== Выбранный отрывок ==
>>>
В нашем веке центр дебатов переместился. Мы уже научились должным образом различать, какие утверждения относятся к области истории, а какие — к области мифа. Правда, в некоторых сферах христианского учения (особенно это касается вопросов о конце мира) пока не всё ясно: не улеглись еще споры, подобные начавшимся столетие назад о первых главах книги Бытия. Но суть сегодняшней дискуссии связана не с отношением отдельных мифов к истории, а с тем, насколько христианство вообще увязано с мифологической или супранатуралистической картиной мира. Обязательно ли библейская вера должна выражаться в терминах этого мировоззрения, которое столь же примитивно с философской точки зрения, сколь примитивны с точки зрения научной повествования книги Бытия? Нельзя ли отделить христианскую истину и от того, и от другого — и не одинаково ли это важно в плане действенной защиты этой истины сегодня? Другими словами, нужно ли отвечать на угрозу натурализма реабилитацией супранатурализма? А может быть, Джулиан Хаксли сослужит христианству столь же ценную службу, освобождая нашу веру от супранатурализма, сколь и его дед Томас, который, как мы теперь видим, отучил Церковь от обскурантизма в научных вопросах?

Вот проблема, к которой обратился Бультман. И он смело отвечает: “В мифологической картине мира как таковой нет ничего специфически христианского. Это просто космология донаучной эпохи”[48]. Новый Завет, говорит он, представляет искупление во Христе в виде сверхъестественного события — как воплощение небесного Существа “оттуда”, которое посредством чудесного рождения появляется на земле, совершает знамения и чудеса, свидетельствующие о его небесном происхождении, и после столь же чудесного воскресения возносится, возвращаясь обратно в небесную сферу. На самом деле, утверждает Бультман, вся эта символика описывает вовсе не какие-то сверхъестественные явления, но является попыткой выразить подлинную глубину, масштаб и значение исторического события — жизни и проповеди Иисуса Христа. В этой личности и в этом событии было нечто, имеющее крайнее, безусловное значение для человеческой жизни, и в переводе на язык мифологической картины мира всё это выглядит так: “Бог” (Всевышнее Существо) “посылает” (в “сей” мир) Своего Единородного “Сына”. Трансцендентное значение исторического события “объективируется” в виде сверхъестественного деяния.

Я не хочу здесь углубляться в споры, вызванные бультмановской программой демифологизации[49]. Во многом они, думается, были вызваны некоторыми чересчур субъективными и произвольными особенностями изложения. Так:

а) Бультман склонен высказывать суждения о том, чего “ни один современный человек” не может принять (такие, как “невозможно пользоваться электричеством и радио и верить, что...”), которые отражают научный догматизм уже ушедшего поколения. Это придает его изложению некоторый налет старомодного модернизма;

б) то, что он вычеркивает столь большую часть евангельской истории (например, все рассказы о пустом гробе), связано просто с его склонностью в качестве исследователя Нового Завета к крайнему и, на мой взгляд, необоснованному недоверию к традиции. Его исторический скептицизм и его критика мифологии — это разные вещи;

в) его переоценка частной философской концепции экзистенциализма хайдеггеровского образца как замены мифологического мировоззрения обусловлена исторически и даже географически. Он считал, что это подходящая замена для немцев его поколения, но мы вовсе не обязаны считать ее единственной альтернативой.
<<<
== Сохранённые записи данных ==
>>>
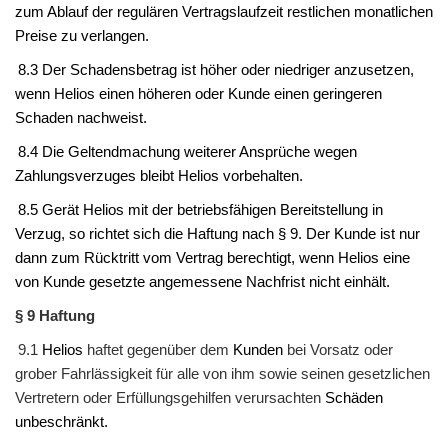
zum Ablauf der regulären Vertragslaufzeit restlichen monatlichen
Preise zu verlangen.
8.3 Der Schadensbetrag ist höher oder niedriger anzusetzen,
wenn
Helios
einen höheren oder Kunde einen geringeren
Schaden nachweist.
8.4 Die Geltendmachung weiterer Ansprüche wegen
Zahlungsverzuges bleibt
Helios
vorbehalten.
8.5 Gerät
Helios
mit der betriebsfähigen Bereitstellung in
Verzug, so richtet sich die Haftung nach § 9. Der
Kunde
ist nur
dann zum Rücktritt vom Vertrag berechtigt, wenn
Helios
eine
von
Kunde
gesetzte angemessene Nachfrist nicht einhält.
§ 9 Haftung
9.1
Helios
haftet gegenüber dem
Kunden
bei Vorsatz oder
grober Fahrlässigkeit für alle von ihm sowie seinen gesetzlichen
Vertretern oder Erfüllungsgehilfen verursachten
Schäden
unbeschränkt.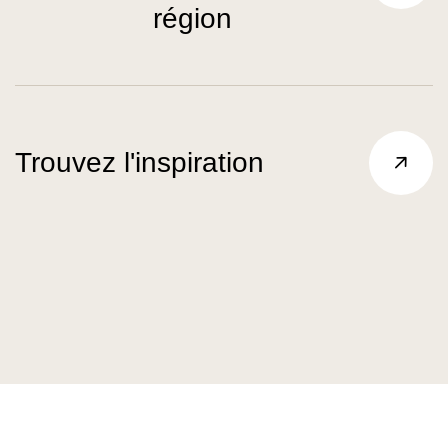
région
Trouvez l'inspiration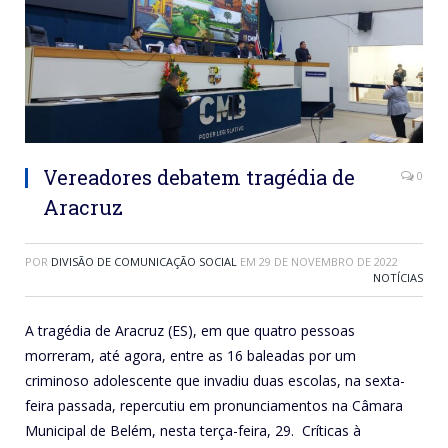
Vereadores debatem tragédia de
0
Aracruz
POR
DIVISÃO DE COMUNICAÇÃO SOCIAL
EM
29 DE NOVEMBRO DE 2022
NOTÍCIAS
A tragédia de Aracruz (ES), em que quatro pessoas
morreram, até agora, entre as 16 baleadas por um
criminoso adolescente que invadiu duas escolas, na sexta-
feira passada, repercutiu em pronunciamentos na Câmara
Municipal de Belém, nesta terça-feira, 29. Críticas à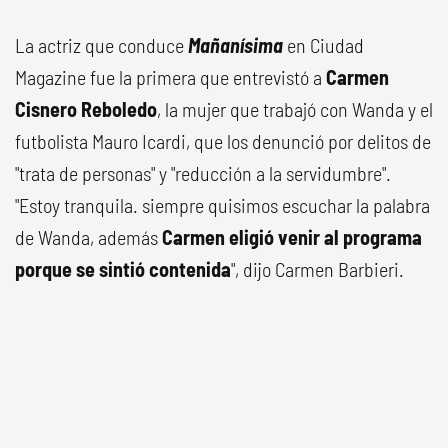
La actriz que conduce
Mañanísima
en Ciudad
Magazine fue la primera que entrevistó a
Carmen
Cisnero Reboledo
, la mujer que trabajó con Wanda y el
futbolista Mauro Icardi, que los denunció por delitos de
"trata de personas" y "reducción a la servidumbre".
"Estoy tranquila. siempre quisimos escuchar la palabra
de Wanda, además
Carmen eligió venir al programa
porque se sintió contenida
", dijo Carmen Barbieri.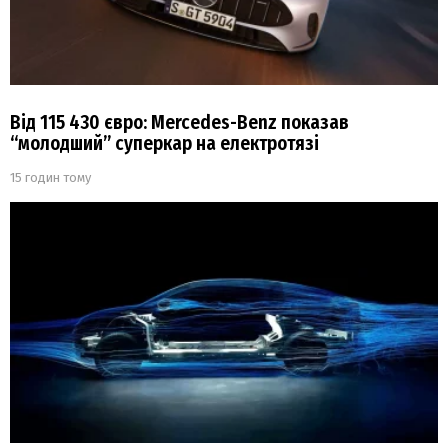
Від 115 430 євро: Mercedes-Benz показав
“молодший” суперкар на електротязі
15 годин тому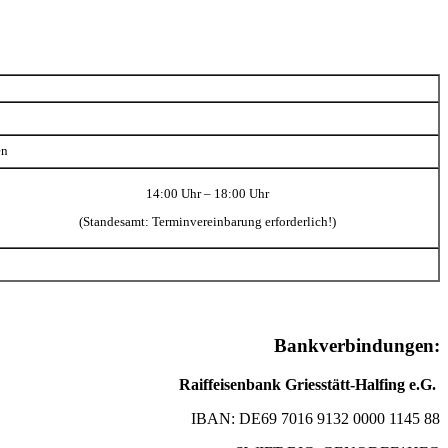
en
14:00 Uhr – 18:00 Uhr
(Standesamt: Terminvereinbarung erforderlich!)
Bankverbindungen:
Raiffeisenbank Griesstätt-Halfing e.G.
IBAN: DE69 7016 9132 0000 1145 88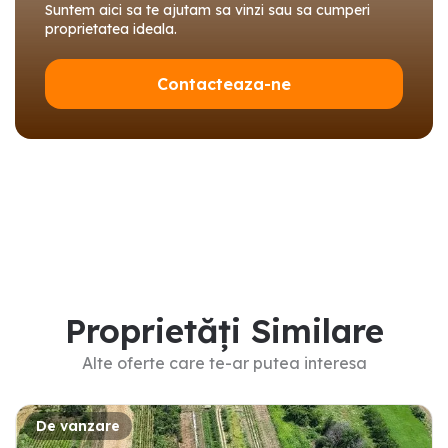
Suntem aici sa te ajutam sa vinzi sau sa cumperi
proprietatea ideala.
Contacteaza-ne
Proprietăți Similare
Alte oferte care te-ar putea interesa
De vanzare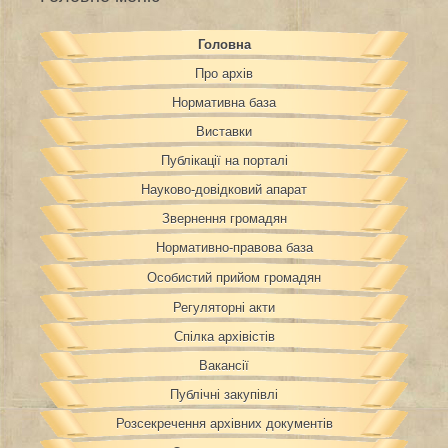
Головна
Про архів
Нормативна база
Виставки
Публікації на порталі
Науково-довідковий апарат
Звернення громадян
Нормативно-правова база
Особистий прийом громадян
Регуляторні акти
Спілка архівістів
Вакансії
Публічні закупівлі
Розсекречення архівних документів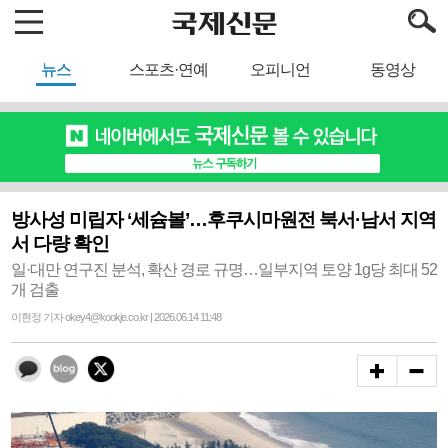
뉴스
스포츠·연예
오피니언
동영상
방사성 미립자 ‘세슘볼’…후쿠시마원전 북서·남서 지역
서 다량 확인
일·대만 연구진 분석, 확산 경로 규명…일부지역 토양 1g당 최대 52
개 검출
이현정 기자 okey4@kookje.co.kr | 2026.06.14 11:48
<<<
== Работа с текстом ==
[a] Определите, согласуются ли с отрывком следующие утверждения: (i) по словам Бультмана, в мифологической картине мира нет ничего специфически христианского; (ii) автор отрывка считает исторический скептицизм Бультмана и его критику мифологии одним и тем же; (iii) автор считает экзистенциализм хайдеггеровского образца единственной альтернативой мифологическому мировоззрению. Для каждого ответьте «да» или «нет» и дословно процитируйте решающие слова.
[b] Какие евангельские рассказы, согласно отрывку, Бультман вычеркивает целиком в качестве примера?
[c] Приведите из отрывка без изменений фрагмент, который открывается словами, где есть «б) то, что он», и заканчивается на «ее единственной альтернативой.».
Материал здесь ни на что не влияет.

== Ответы ==
[a]
(i) Да: «В мифологической картине мира как таковой нет ничего специфически христианского».
(ii) Нет: «Его исторический скептицизм и его критика мифологии — это разные вещи».
(iii) Нет: «мы вовсе не обязаны считать ее единственной альтернативой».

[b] Все рассказы о пустом гробе.

[c]
б) то, что он вычеркивает столь большую часть евангельской истории (например, все рассказы о пустом гробе), связано просто с его склонностью в качестве исследователя Нового Завета к крайнему и, на мой взгляд, необоснованному недоверию к традиции. Его исторический скептицизм и его критика мифологии — это разные вещи;

в) его переоценка частной философской концепции экзистенциализма хайдеггеровского образца как замены мифологического мировоззрения обусловлена исторически и даже географически. Он считал, что это подходящая замена для немцев его поколения, но мы вовсе не обязаны считать ее единственной альтернативой.